By David Finkelstein | January 5, 2004

Raymond Salvatore Harmon creates his films by superimposing images from several projectors. The films are often hand-processed, and the projectors have also been electronically and manually modified. Thus, his films have a live, partly improvised feel to them. The resultant compositions are then captured to digital video for presentation, making in effect single channel works which retain a multi-channel look.

“Sixways Sideways”  11 min. One layer in this composition is footage from an educational film detailing the life cycle of silk worms. This footage is bathed in an orangey beige color. Another layer is rapidly shifting white stripes, slashes, and scratches from hand-processed film. Harmon constantly shifts the projector of these white marks into and out of focus, so they alternate between creating a distinct layer ‘on top of’ the silkworm images, and forming a white blur.

The overall effect for me was a film event which, like the productions of silkworms, was not a meticulously planned construction, but was more a kind of organic accretion of a multiplicity of individual threads and moments which nevertheless build themselves into a definite form and structure. The musical score of freely improvised jazz sounded tantalizingly powerful and beautiful, and it could have been a force which would have lifted this piece up and taken it to another level. However, at least on the preview tape I received, the sound quality was so bad that it could barely be heard, and thus it did not contribute to the overall effect.

“Staticerosion”  4 min. Time-lapse shots of flowers opening. Slashes and scratches of hand-processed film, suffused with a deeply glowing green color. A saxophone plays a soulful, spiritual-like solo. A feeling of effulgent, green, organic growth.

“Tiny Inconsistencies”  This hauntingly beautiful collage is constructed from superimposed loops of a black and white Hollywood film, taken from two different scenes showing a man and a woman in evening dress on a balcony (or possibly two different parts of one scene.) In one part of the loop the couple embraces. In another part, the man says something to the woman which causes her to look shocked and distressed. In still another shot, a third man comes out on the balcony and confronts the couple. Yet another layer of imagery consists of flame-like flashes of white light.

The beautiful Middle Eastern soundtrack is mixed with what sounds like surface noise from a vinyl LP, except that the noise has the same rhythm as the flame-like flashes of light, and so may be part of an optical soundtrack. There are also electronic noises that sound a little like chickens.

■ ■ ■

### YOUR TASKS
**a)** According to the film review, why did the jazz score of "Sixways Sideways" add nothing to the piece's overall effect?
**b)** In the film review, reproduce the part that opens with the words containing "Raymond Salvatore Harmon" and closes with "a white blur.", swapping "orangey beige" for "pale yellow".
**c)** Answer these from the film review:
(i) How long is "Sixways Sideways"?
(ii) What instrument plays the solo in "Staticerosion"?
(iii) What kind of film supplies the loops in "Tiny Inconsistencies"?

■ ■ ■

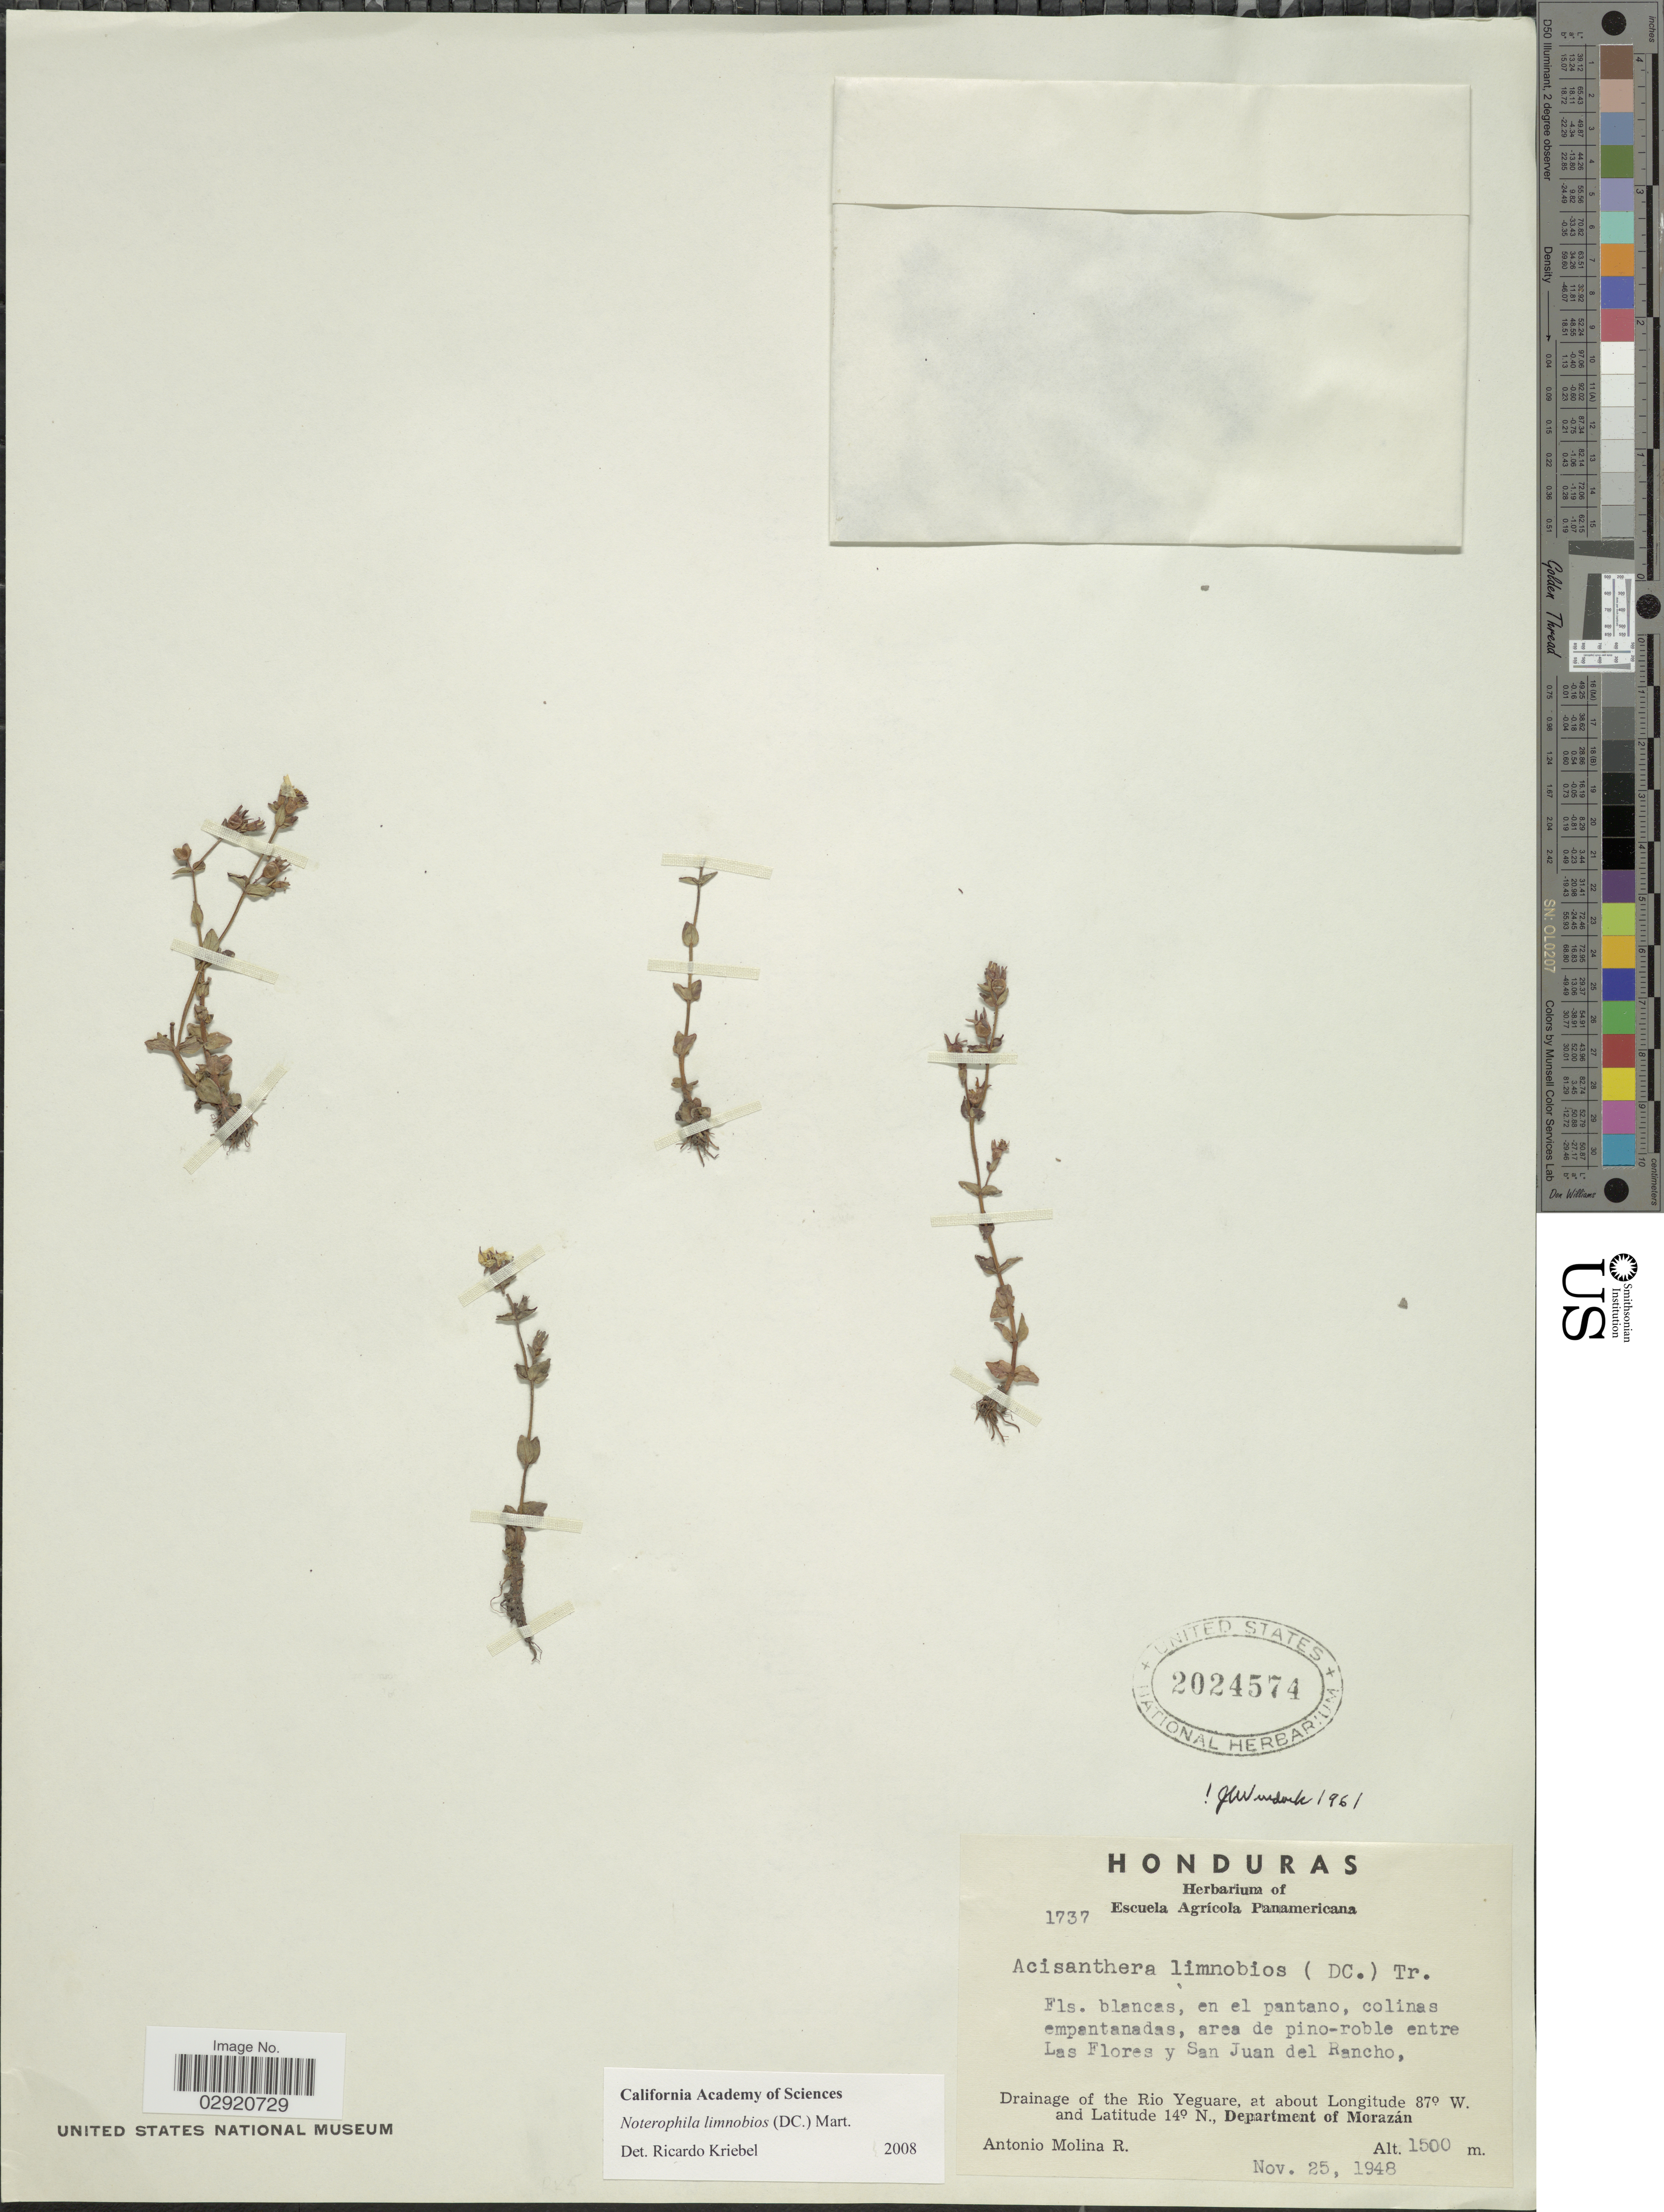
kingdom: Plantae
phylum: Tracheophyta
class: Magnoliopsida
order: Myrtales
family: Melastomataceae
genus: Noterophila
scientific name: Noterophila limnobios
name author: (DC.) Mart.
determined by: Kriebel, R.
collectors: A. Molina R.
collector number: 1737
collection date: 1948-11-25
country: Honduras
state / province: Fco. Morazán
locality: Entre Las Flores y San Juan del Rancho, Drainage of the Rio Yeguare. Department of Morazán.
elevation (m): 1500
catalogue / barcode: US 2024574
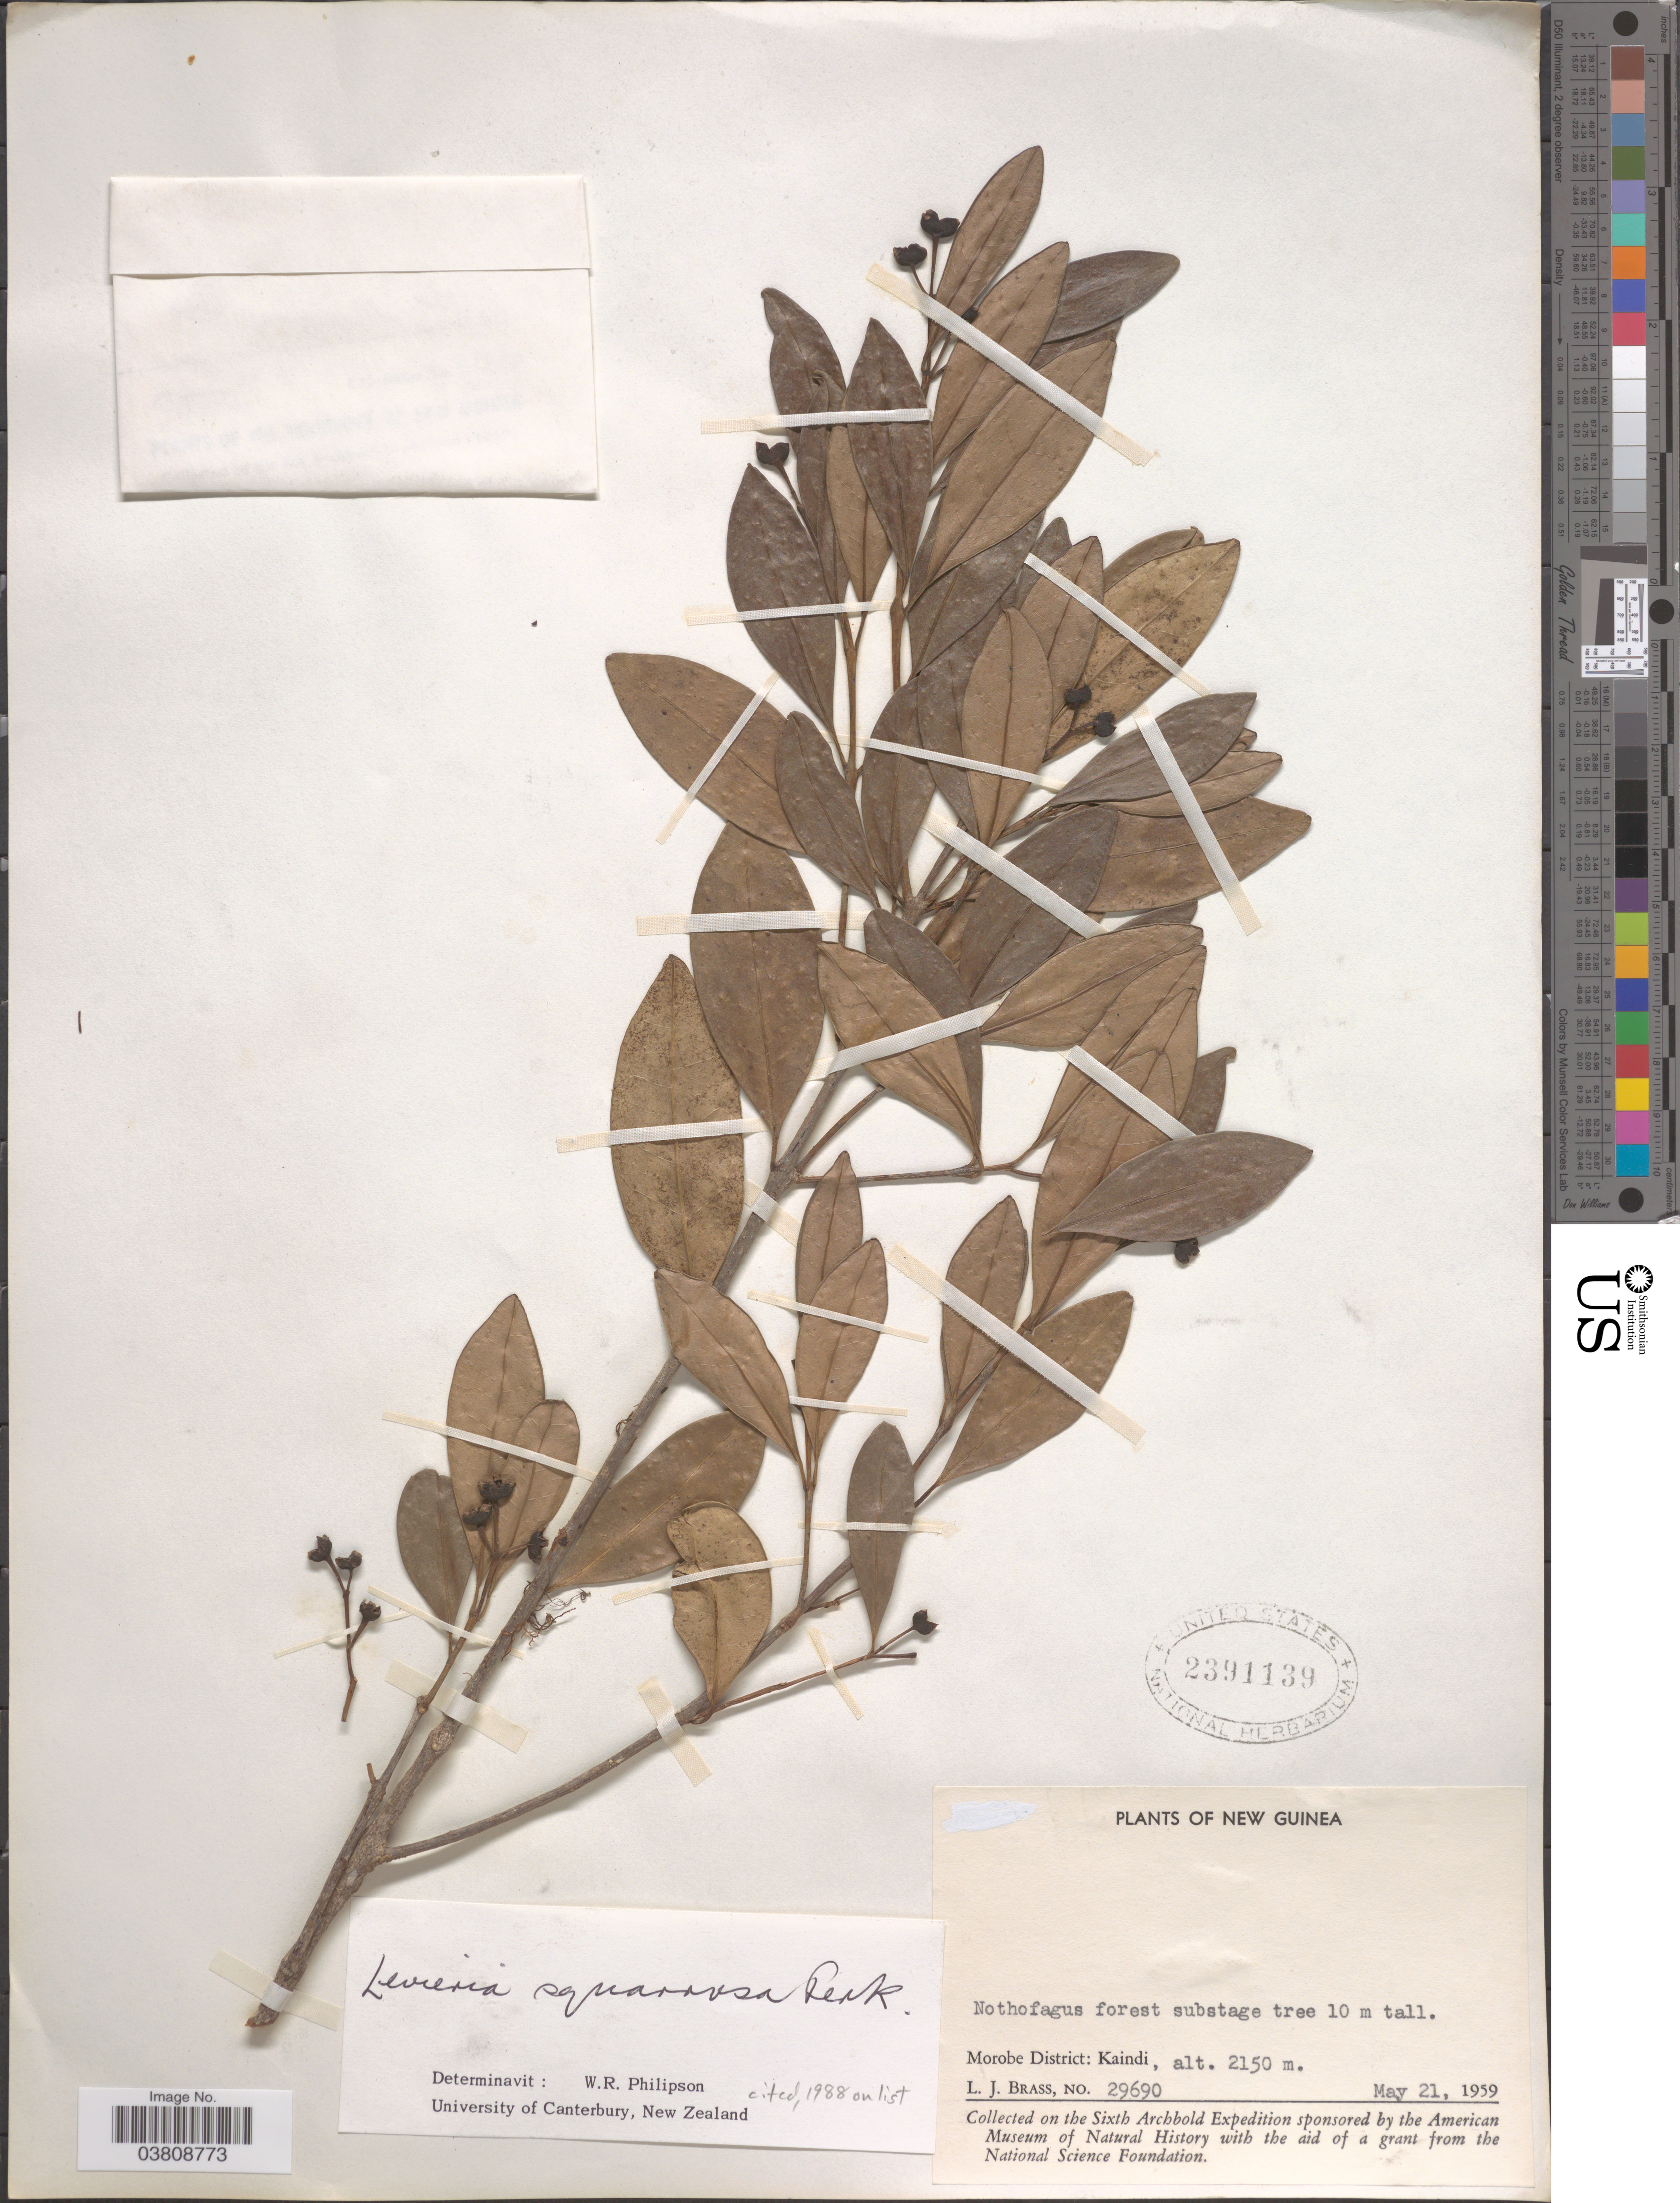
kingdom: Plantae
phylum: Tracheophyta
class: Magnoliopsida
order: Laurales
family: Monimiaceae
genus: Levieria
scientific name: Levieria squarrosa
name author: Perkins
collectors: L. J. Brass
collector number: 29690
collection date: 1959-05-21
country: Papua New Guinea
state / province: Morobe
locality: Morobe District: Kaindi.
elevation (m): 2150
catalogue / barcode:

■ ■ ■

### TASK-BY-TASK ANSWERS
**a)** On the preview tape the reviewer received, the sound quality was so poor that the score could barely be heard. So although the freely improvised jazz seemed powerful and beautiful, it did not contribute to the overall effect.

**b)**
Raymond Salvatore Harmon creates his films by superimposing images from several projectors. The films are often hand-processed, and the projectors have also been electronically and manually modified. Thus, his films have a live, partly improvised feel to them. The resultant compositions are then captured to digital video for presentation, making in effect single channel works which retain a multi-channel look.

“Sixways Sideways”  11 min. One layer in this composition is footage from an educational film detailing the life cycle of silk worms. This footage is bathed in an pale yellow color. Another layer is rapidly shifting white stripes, slashes, and scratches from hand-processed film. Harmon constantly shifts the projector of these white marks into and out of focus, so they alternate between creating a distinct layer ‘on top of’ the silkworm images, and forming a white blur.

**c)**
(i) 11 minutes.
(ii) A saxophone.
(iii) A black and white Hollywood film.